A classic list of symptoms of hydrocephalus may include dementia, walking problems, and urine incontinence. Loss of smell and taste is not a common side effect associated with hydrocephalus. The loss of smell can affect taste and they may be a sign of the dementia, as it may also be a side affected known to Alzheimer’s patients.
An Expert with access to CT scans and EEG imaging, allowing a better understanding of the child’s brain development, would be better prepared to give a prognosis. Though the stunt may improve the cerebral function, with underlying brain developmental issues, the prognosis may be poor.
Hydrocephalus is a condition that may be inherited or acquired. Congenital hydrocephalus may be present at birth, caused by influences that may have occurred during development, or through genetic abnormalities. Acquired hydrocephalus may develop at time of birth or anytime in life. Affecting individuals of all ages, hydrocephalus in adults may be caused by injury or disease. Recognizing hydrocephalus symptoms could lead to an early diagnosis aiding in an individual’s hydrocephalus treatment. Ask an Expert for more answers pertaining to hydrocephalus treatment.
Meeting with a neurosurgeon on Thursday to discuss MRI results for my 88 year old Father. Neurologist believes that his extrapyramidal memory loss, with emphasis on a shuffling gait, is caused by normal pressure hydrocephalus. The neurologist also indicated that there is nothing "horrible" on the MRI but there are several terms I am trying to look up but am finding a hard time figuring out exactly what they mean. In order to better understand the neurosurgeon, I'm looking for help with what the MRI means.

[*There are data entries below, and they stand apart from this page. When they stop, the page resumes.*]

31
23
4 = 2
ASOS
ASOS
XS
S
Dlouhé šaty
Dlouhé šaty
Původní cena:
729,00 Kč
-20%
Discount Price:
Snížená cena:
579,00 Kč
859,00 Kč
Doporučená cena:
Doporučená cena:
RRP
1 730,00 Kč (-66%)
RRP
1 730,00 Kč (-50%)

Would you be able to assist?
Here is what the MRI indicates:
There is a moderate degree of generalized cerebral atrophy.
There is a slightly disproportionate ventriculomegaly involving the lateral and third ventricles.
There is fairly confluent increased signal within the periventricular white matter.
There is mild cerebellar atrophy.
There are no extra-axial collections.
There is no evidence of acute infarct or hemorrhage.
There are several scattered foci of decreased signal on gradient-echo images within the brain, specifically in the posterior aspect of the right thalamus, and in the right cerebellar hemisphere and in the left posterior temporal lobe. There are a few additional small foci in the cortex in the right parietal lobe. Findings compatible with areas of chronic hemosiderin deposition.
There are appropriate flow-voids in the proximal intracranial vessels.
The craniovertebral junction is normal.
The sellar and suprasellar structures appear grossly normal.
The paranasal sinuses and orbits are unremarkable.
Findings suggest underlying amyloid angiopathy.